It came across to me as a pretty good idea. To write this well requires a certain degree of introspection, and it allows co-workers to gain an understanding of how you work.
I think there is a risk of coming across as inflexible. A good manager adapts to the needs / strengths of their team members, and publishing a "this is how we do things here, deal with it" memo might send the wrong message.
I wrote something about this pretty recently - a pitch/anti-pitch to these sorts of guides. I do think the tl:dr is that you need a high level of psychological safety in the team to make it workable. Although I think the act of writing one can be a useful exercise in itself, I certainly hadn't thought deeply about what my preferences are for work. It also gave me some ideas of what I could work on personally.

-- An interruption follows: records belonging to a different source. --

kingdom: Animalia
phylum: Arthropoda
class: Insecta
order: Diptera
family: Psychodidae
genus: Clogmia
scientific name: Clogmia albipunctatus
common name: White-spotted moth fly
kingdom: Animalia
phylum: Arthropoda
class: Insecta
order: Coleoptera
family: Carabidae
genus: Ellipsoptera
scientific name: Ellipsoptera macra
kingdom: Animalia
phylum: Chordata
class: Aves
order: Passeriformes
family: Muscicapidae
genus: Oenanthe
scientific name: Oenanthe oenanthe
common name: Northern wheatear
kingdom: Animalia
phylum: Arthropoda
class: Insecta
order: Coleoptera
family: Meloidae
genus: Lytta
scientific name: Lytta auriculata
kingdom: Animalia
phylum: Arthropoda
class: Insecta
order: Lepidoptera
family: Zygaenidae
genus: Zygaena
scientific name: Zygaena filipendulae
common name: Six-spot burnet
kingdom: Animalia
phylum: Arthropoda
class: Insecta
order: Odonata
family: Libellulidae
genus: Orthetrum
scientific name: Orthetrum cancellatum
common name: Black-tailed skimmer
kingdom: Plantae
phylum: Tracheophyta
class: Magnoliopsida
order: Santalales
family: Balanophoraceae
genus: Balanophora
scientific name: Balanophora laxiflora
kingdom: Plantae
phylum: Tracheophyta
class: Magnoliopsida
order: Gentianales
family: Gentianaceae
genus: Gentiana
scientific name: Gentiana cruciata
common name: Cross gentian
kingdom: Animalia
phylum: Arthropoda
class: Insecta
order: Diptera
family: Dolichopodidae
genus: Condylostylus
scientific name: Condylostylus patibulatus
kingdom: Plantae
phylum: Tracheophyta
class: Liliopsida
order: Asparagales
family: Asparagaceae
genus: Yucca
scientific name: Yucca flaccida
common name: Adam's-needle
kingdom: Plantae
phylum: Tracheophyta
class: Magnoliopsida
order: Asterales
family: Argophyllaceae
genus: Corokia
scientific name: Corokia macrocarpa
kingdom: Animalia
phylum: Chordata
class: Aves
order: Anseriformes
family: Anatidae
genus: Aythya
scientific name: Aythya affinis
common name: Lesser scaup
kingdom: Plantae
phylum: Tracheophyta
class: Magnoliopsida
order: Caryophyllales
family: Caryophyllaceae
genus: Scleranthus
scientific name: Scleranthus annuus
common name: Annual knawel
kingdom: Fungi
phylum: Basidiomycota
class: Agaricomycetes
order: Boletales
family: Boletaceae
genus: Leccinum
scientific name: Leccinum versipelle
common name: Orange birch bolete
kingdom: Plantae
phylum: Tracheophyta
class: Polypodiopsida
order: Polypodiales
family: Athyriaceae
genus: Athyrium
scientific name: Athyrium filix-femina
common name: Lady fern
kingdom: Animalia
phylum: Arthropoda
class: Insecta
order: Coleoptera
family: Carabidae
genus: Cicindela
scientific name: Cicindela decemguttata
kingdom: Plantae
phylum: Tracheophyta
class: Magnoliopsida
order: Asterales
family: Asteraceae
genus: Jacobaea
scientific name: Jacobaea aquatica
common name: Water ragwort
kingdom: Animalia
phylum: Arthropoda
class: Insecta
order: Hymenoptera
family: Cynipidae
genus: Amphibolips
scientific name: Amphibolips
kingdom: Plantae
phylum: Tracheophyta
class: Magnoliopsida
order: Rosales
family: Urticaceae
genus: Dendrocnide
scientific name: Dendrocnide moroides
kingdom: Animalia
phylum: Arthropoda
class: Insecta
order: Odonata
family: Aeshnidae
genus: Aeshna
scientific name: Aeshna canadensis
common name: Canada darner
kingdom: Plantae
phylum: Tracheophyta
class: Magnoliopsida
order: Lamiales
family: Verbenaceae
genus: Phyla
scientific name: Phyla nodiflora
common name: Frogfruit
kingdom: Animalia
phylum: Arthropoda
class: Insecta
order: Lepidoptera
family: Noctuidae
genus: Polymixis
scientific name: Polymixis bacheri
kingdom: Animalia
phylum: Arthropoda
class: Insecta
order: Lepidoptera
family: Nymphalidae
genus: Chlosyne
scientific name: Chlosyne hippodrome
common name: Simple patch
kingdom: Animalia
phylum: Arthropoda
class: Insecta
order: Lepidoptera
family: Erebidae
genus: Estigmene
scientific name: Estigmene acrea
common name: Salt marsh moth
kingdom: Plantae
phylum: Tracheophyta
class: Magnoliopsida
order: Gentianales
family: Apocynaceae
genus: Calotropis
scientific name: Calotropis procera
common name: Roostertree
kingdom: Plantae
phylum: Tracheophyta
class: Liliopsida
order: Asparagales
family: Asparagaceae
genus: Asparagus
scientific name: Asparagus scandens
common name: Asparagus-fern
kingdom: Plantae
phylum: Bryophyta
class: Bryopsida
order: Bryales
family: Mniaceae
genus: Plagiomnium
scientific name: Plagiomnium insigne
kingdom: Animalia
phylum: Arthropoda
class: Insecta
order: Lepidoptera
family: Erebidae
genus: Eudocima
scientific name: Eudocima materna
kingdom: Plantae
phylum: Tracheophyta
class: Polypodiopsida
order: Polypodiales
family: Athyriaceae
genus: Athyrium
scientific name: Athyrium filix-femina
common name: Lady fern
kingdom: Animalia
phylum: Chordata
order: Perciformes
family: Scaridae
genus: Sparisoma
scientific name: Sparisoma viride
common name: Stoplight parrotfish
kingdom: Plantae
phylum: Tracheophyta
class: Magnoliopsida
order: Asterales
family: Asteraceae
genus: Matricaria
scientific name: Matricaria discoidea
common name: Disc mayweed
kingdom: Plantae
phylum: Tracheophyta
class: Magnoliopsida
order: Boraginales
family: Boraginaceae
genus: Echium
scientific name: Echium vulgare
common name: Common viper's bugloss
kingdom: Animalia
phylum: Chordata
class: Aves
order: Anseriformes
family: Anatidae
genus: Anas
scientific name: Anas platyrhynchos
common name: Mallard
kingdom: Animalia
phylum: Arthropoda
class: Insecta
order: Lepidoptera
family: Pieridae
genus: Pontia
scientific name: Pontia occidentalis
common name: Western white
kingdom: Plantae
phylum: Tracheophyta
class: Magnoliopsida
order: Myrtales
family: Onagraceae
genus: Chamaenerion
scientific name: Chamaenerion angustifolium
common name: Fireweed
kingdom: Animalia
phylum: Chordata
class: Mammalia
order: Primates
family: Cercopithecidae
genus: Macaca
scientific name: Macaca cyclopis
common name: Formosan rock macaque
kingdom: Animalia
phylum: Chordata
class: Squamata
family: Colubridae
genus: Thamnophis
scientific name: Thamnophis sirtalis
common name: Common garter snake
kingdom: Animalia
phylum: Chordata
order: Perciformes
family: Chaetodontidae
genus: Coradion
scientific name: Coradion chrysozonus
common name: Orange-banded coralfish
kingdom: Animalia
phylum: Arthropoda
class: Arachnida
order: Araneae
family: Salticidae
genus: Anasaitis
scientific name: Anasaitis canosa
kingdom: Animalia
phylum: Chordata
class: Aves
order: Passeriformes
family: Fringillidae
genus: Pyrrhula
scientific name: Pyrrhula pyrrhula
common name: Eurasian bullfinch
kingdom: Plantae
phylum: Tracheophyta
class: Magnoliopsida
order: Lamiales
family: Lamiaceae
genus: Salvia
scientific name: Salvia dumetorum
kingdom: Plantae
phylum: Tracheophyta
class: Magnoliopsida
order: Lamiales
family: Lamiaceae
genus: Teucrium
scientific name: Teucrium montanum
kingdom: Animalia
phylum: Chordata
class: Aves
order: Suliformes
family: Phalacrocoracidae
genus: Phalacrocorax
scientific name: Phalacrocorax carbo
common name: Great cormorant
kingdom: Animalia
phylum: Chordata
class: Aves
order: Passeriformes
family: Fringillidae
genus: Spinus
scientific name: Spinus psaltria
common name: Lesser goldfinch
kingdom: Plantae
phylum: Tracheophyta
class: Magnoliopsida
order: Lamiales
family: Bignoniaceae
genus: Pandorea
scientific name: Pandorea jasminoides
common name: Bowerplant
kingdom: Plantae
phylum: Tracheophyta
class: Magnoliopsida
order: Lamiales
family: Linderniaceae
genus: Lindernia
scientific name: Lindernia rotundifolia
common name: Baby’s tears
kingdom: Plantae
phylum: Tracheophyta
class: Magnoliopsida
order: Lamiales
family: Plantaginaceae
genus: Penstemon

No, but I have seen several highly diverse workplaces homogenize into wall-to-wall straight white men, and it was due to a lack of awareness about the kinds of questions in the article.
Some of that is probably my age perspective though. I'm only in my mid-thirties, so most offices I've worked in have had anti-bullying policies that swung to the draconian side.
Good relationships of any sort are founded on trust. You develop that by actually interacting with a person over time and getting to know things they wouldn't be happy to post to the front page of Hacker News.
It came across to me as a pretty good idea. To write this well requires a certain degree of introspection, and it allows co-workers to gain an understanding of how you work.